■ **What this exercise asks**
• 1. From the excerpt on fact-checking sites, duplicate the part that opens with the words containing "The APPC is" and closes with "the Annenberg Foundation.".
• 2. Translate this sentence from the fact-checking excerpt into Spanish: "Both the center and the school have excellent reputations."
==== Excerpt provided ====
Another reliable source of political fact-checking is Fact Check. Fact Check is transparent about its funding sources. It says: “Prior to fiscal 2010, we were supported entirely by three sources: funds from the APPC’s own resources (specifically an endowment created in 1993 by the Annenberg Foundation at the direction of the late Walter Annenberg, and a 1995 grant by the Annenberg Foundation to fund APPC’s Washington, D.C., base); additional funds from the Annenberg Foundation; and grants from the Flora Family Foundation. In 2010, we began accepting donations from individual members of the public for the first time, responding to many unsolicited offers of support from our subscribers. We launched our first public appeal for donations in April 2010.”
The APPC is the Annenberg Public Policy Center, which operates out of the Annenberg School for Communication at the University of Pennsylvania. Both the center and the school have excellent reputations. The APPC was established in 1993 by former ambassadors Walter and Leonore Annenberg. Its ongoing funding comes from an endowment established for it at that time by the Annenberg Foundation.
Another site I often find useful is Media Bias/Fact Check. According to this outfit, “Funding for Media Bias Fact Check comes from donations and third party advertising. We use third party advertising to prevent influence and bias as we do not select the ads you see displayed. Ads are generated based on your search history, cookies and the content of the current web page you are viewing. This sometimes leads to politically biased ads as well as promotion of pseudoscience products that we do not endorse.”
==== Record set ====
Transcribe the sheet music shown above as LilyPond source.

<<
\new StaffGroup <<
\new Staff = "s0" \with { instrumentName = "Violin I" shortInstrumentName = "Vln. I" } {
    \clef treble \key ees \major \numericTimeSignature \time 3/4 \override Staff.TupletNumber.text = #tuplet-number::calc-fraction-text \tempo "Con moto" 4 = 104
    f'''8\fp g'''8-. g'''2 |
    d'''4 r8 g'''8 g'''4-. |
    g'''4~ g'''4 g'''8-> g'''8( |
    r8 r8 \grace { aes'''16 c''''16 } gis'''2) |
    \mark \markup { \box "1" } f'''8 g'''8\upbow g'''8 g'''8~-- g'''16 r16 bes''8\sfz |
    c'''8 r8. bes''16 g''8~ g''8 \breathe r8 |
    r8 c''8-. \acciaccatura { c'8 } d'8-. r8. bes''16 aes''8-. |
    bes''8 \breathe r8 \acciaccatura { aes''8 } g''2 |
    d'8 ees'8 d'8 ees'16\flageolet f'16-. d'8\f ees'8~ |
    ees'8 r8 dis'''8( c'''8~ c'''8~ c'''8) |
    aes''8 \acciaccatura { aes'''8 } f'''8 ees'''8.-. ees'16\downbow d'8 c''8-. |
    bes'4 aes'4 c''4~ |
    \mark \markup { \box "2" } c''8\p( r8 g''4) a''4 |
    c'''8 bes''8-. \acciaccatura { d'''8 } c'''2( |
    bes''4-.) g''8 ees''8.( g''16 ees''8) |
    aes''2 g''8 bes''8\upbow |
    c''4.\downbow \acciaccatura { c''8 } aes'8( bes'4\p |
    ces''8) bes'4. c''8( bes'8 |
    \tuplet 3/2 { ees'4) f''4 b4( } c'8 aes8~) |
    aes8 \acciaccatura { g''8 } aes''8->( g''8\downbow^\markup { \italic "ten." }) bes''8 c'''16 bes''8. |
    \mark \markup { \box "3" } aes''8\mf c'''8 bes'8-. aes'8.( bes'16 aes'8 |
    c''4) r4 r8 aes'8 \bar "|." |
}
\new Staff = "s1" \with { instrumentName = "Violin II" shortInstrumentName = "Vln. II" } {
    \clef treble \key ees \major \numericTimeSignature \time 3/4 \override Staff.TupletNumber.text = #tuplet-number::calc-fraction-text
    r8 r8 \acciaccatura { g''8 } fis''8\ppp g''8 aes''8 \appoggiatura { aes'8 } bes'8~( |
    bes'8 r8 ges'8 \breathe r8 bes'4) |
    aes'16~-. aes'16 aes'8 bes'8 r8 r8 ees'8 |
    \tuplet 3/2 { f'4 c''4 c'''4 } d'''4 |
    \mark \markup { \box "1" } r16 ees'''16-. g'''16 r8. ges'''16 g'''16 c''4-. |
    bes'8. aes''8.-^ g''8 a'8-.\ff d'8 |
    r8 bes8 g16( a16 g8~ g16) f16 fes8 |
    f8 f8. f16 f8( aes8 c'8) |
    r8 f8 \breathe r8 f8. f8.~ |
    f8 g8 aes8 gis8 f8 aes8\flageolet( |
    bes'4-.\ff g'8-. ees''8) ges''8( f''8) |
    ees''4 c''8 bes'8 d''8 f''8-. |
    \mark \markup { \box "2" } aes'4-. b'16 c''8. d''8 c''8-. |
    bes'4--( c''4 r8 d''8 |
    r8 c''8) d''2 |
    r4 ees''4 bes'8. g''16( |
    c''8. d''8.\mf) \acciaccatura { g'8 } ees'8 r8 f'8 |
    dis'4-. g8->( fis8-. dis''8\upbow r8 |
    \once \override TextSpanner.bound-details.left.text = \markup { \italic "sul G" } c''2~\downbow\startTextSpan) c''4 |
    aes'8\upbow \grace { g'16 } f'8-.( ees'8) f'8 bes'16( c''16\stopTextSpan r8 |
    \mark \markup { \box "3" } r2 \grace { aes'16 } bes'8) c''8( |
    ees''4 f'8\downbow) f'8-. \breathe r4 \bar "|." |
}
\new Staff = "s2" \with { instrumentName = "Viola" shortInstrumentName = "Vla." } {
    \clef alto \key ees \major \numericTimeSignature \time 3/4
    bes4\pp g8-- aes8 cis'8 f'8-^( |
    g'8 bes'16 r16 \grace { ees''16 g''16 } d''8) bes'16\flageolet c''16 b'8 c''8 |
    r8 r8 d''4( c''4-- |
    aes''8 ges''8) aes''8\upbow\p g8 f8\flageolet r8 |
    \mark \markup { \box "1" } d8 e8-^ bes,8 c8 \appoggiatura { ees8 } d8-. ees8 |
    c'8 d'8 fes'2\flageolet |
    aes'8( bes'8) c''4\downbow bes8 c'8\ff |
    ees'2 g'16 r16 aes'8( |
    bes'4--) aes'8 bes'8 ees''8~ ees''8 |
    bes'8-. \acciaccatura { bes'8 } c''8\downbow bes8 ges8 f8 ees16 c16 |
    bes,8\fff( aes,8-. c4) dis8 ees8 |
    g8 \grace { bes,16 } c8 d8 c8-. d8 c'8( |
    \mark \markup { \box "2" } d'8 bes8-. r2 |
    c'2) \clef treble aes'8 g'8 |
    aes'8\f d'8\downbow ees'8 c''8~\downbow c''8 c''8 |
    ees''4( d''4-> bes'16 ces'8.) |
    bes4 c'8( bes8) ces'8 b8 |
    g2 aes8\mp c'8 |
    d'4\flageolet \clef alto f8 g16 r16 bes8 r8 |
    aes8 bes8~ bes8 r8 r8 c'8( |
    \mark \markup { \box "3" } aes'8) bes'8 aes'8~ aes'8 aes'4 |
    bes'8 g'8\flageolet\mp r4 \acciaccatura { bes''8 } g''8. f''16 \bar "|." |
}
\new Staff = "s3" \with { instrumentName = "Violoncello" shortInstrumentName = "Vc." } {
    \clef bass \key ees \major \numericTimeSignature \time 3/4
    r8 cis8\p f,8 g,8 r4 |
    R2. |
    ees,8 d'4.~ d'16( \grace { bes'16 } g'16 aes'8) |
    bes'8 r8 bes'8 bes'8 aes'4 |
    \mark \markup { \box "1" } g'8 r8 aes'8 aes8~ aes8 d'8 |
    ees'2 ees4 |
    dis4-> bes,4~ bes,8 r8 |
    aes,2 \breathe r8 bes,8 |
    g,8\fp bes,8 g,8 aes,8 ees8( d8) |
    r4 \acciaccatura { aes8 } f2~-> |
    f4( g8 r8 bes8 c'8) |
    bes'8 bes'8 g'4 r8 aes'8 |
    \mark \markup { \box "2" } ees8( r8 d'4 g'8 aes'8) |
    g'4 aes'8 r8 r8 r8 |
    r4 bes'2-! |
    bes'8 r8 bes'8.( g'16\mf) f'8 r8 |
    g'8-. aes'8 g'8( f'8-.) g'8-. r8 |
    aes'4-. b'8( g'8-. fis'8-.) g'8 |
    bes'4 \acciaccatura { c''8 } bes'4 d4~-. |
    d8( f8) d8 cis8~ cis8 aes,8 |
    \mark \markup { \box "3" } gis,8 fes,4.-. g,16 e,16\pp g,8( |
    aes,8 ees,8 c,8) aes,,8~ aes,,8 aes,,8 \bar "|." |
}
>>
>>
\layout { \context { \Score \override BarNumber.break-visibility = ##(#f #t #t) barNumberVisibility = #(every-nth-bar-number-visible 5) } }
====
■ **Problem solutions**
• 1.
The APPC is the Annenberg Public Policy Center, which operates out of the Annenberg School for Communication at the University of Pennsylvania. Both the center and the school have excellent reputations. The APPC was established in 1993 by former ambassadors Walter and Leonore Annenberg. Its ongoing funding comes from an endowment established for it at that time by the Annenberg Foundation.

• 2. Tanto el centro como la escuela tienen una excelente reputación.